“Não tenho preferências para quando já não puder ter preferências”, escreveu Alberto Caeiro em “Quando vier a primavera”. Sei disso, mas, mesmo ciente de que estarei privado de ter preferências, não quero, para mim, velório ou enterro.
Minha bisavó, Esméria da Conceição Carvalho Leal, era do mesmo partido: dizia que queria morrer de manhã para ser enterrada no mesmo dia. Dito e feito. Não podendo evitar o enterro, escapou, pelo menos, do velório. Instruiu que a sepultassem enrolada num lençol – um bem velho, já sem uso – e foi, contrariada, num caixão (o mais simples, para que a contrariedade não fosse tanta).
O lema “Meu corpo me pertence” pode servir para as feministas, não para os defuntos. Não há o que eu possa fazer caso alguém (a alma humana é um abismo!) resolva me botar um terno e uma gravata, me cobrir de dálias (se é para me contrariar, que seja do jeito que eu gosto) e me transformar em peça de exposição – enquanto parentes e amigos se abraçam, tomam cafezinho, comentam como o tempo está mudado e beliscam um pão de queijo, como se eu já não estivesse mais ali. E não estarei mesmo.
Se for para fazer minha vontade uma vez na vida (no caso, não literalmente), quero é que, atestada a morte, despachem-me, sem delongas, para o crematório. Cremado, descartem as cinzas. Podem pular aquela parte de ficar em dúvida entre o potinho de alumínio e o de aço inox, ou entre deixar nesta ou naquela tumba. Não será preciso esparzir as cinzas sobre o Mar Adriático ou deixá-las fluir pelas águas do rio Urucuia: um vaso de plantas serve e lá estarei eu, dando uma força para uma begônia ou uma espadinha de São Jorge, com cálcio, fósforo e potássio, que é só o que restará das minhas insônias e dos meus sonhos não cumpridos.
Mas haverá um universo paralelo em que eu talvez não seja tão mal-humorado (pelo menos depois de morto). E me façam um gurufim. Sim, um velório festivo, com música, dança, bebida.
Dizem que é no velório que a Morte escolhe a próxima vítima, e a atmosfera de festa a desconcerta, lhe tira o foco, muda seu mindset (sabe como são as Mortes contemporâneas…) – e ela vai embora com a agenda em aberto, em busca de um velório triste.

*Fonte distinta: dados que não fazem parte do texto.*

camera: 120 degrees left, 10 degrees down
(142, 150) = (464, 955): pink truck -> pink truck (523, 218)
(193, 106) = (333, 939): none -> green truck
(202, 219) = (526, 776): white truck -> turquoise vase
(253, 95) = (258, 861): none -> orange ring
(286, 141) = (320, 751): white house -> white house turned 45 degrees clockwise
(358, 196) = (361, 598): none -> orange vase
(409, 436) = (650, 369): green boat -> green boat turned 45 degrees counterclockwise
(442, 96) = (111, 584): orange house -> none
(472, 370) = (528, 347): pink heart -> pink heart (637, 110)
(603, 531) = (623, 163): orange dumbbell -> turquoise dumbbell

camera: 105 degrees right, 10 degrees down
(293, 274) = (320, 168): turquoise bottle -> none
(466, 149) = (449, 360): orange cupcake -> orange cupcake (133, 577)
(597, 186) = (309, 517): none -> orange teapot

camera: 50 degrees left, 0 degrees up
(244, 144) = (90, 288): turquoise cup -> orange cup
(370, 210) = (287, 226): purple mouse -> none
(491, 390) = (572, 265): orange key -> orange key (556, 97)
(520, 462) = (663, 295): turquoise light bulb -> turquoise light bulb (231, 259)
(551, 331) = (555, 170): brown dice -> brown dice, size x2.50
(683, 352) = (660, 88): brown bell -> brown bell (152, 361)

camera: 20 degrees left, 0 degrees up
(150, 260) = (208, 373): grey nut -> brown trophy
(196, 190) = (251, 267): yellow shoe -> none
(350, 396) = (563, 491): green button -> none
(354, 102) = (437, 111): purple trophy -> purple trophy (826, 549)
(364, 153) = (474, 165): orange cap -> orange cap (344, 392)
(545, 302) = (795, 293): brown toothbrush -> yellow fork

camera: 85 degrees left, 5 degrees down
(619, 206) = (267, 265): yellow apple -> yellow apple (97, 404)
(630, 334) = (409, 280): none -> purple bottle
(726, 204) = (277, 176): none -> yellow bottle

Para o meu gurufim, eu deixaria prontos um cardápio e uma pleiliste. Haveria uma jarra de ponche e outra de leite de onça, como na adolescência. Uma garrafa de Drink Dreher, como a que ficava no aparador lá de casa (era para a minha mãe, mas eu tomava às escondidas) e um garrafão de Sangue de Boi (aquele com capa de palhinha, sabe qual?), como os que meu avô comprava no Natal. Para comer, a broa de fubá da minha avó, o rocambole de goiabada da minha mãe, e pamonha salgada — aquela feita no alpendre da casa de Unaí (com requeijão moreno, vaca atolada, galinha ao molho pardo. (Depois de morto talvez não faça muita diferença eu continuar vegetariano.)
A pleiliste? The mamas & the papas, Beatles, “Nessuno mi puó giudicare”, “Datemi un martelo”, “Ponteio”, “Andança”, “Pata pata”. Nilo Amaro e os Cantores de Ébano, Golden Boys, Roberto Carlos (não, “Detalhes”, não, que pode parecer que estou rogando praga), “La question”, “To sir, with love”, “Meu mundo e nada mais”, “Travessia” (ok, tudo do Milton), “Eu e a brisa”. E quando o dia estiver nascendo, o “Hallelujah” do Leonard Cohen (na voz da k. d. lang) ou “Años de soledad”, do Piazzola. Para fechar (o caixão e a festa), “Killing me softly” ou “Io che amo solo te” — ao gosto do freguês.
Pensando bem, toquem e cantem o que bem entenderem. “Podem rezar latim sobre o meu caixão, se quiserem. / Se quiserem, podem dançar e cantar à roda dele”, escreveu também Alberto Caeiro. Não sendo “Evidências”, está de bom tamanho.